His wife Elsa, an FIU counselor on leave, also pleaded guilty in Miami federal court to being aware of his illegal activity, harboring him and failing to disclose it to authorities.
By pleading guilty, the Alvarezes averted a difficult jury trial next month on the more serious, previous charge of being Cuban agents who did not register with the U.S. government, an offense that carries up to 10 years in prison.
The plea deals were struck after a judge decided to allow a major piece of incriminating evidence at trial -- Carlos Alvarez's "confession" last year to the FBI of his collaboration with Cuban intelligence agents, including use of a home computer, encrypted disks and travel to the island nation.

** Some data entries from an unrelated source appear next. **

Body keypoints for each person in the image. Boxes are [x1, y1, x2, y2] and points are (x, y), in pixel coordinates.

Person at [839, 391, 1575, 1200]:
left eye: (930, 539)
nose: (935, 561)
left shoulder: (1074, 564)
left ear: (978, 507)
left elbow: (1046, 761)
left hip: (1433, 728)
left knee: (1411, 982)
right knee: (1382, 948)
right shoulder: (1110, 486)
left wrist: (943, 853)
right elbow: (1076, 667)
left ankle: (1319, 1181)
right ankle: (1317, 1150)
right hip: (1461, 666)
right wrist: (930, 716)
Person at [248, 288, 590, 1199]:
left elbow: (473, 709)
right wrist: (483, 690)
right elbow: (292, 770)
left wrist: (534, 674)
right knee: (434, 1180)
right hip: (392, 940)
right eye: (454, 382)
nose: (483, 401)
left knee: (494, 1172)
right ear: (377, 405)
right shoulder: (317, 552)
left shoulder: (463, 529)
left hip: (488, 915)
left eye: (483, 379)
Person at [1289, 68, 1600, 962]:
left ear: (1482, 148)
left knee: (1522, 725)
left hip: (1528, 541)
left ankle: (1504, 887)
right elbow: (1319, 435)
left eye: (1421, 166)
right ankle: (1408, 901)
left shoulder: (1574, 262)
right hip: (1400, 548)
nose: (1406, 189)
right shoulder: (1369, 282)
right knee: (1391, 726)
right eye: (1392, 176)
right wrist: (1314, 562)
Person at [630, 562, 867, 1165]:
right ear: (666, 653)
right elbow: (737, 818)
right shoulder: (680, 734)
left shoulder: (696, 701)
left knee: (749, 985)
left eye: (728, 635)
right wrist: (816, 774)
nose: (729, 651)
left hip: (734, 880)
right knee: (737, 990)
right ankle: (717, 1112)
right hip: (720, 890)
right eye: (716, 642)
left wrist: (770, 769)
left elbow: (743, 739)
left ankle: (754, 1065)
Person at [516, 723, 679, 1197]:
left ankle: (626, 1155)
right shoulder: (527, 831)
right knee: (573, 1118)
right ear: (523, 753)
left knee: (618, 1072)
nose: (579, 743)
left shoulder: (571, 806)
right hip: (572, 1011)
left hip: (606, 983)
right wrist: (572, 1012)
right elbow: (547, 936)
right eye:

"The entire case against Dr. Alvarez came from his own mouth," defense lawyer Steven Chaykin said outside the courthouse. He argued that his client told FBI agents "everything he did" after they dangled a "promise" to leave him alone if he helped them infiltrate the Cuban intelligence branch -- but Alvarez didn't want to do it.
Both Chaykin and Elsa Alvarez's lawyer, Jane Moscowitz, stressed to reporters that their clients "never sought to do any harm to anyone in this community." Chaykin said his client was simply trying to open an alternative dialogue with the Cuban government in the hope of lifting the U.S. embargo against the nation -- an "idealism" infused with "naivete" that "ensnared" him in the Cuban Intelligence Service.